In this study, we characterized a soil carbon profile using compound class ${}^{\mathrm{14}}$C analyses. We found that our extraction methods yielded fractions with ${}^{\mathrm{14}}$C signatures that are distinctly different from those of the source soil from which they were extracted. We found that, in this annual grassland soil, the AA and the TLE fractions cycle more rapidly than the bulk soil throughout the soil profile. At each depth, the AI fraction is the oldest fraction and contains a combination of slow-cycling SOC and ancient petrogenic C. These results show that soil compound classes cycle differently than similar components in marine systems. Our results also show that mineral-associated SOC contains a mixture of carbon compounds with distinctly different ages and sources that drive turnover and persistence. Compound-specific ${}^{\mathrm{14}}$C approaches hold promise for improving our understanding of the chemical structure of SOC, as well as of the connection between carbon degradation and preservation in soils. A molecule-resolved understanding of the relationship between compound classes and carbon persistence will also give insight into the fate and turnover time of specific organic biomarkers found in plant residues or the biomass of bacteria, fungi, and microfauna. These techniques can also help to determine mechanisms promoting mineral stabilization of soil carbon, especially when combined with soil physical fractionation.
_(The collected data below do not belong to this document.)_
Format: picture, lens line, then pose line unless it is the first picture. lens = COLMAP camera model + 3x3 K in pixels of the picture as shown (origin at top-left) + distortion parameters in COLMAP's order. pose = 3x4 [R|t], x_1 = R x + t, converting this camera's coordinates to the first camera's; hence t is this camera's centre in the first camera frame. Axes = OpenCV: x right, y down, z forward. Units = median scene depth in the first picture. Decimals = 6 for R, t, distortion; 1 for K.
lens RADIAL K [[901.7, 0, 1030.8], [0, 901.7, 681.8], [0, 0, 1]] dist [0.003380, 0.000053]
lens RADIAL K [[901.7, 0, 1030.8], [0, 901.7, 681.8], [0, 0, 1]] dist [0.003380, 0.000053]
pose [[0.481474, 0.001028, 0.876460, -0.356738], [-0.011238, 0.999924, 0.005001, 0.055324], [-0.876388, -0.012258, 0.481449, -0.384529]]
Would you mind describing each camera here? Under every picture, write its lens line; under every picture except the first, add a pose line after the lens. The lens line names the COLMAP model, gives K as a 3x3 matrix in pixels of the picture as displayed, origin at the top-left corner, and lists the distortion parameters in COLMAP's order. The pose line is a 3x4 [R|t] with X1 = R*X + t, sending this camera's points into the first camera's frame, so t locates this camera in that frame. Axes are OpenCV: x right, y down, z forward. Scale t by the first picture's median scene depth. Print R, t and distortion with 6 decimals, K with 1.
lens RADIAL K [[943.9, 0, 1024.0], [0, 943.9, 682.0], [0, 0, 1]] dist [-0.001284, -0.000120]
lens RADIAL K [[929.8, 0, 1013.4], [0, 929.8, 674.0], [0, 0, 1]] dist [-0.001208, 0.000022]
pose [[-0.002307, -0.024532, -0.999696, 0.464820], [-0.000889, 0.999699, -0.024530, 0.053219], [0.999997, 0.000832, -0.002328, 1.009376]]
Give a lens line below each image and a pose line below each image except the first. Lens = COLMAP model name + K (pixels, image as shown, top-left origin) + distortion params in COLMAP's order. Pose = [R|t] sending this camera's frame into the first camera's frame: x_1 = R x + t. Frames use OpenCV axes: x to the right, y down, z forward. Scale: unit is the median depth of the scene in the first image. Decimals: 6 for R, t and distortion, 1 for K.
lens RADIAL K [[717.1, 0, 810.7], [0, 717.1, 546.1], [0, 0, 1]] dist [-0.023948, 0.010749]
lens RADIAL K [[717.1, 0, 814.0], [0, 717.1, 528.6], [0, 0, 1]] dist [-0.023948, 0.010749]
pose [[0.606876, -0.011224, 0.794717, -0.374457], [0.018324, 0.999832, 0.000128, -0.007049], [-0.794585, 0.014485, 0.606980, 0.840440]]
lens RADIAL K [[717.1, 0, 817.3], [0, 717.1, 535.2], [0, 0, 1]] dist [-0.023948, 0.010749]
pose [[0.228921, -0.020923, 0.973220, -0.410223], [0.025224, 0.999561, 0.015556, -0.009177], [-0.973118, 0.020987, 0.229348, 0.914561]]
Results from this study highlight that radiocarbon measurements of specific organic compounds and compound classes in soil provide valuable insights into the persistence and decomposition rates of soil organic carbon. To improve our ability to model the future of soil carbon stocks and soil quality in the face of a changing global climate, we need further research that interrogates the composition, radiocarbon content, and cycling rates of soil organic carbon and that mechanistically links these rates to physical and chemical drivers.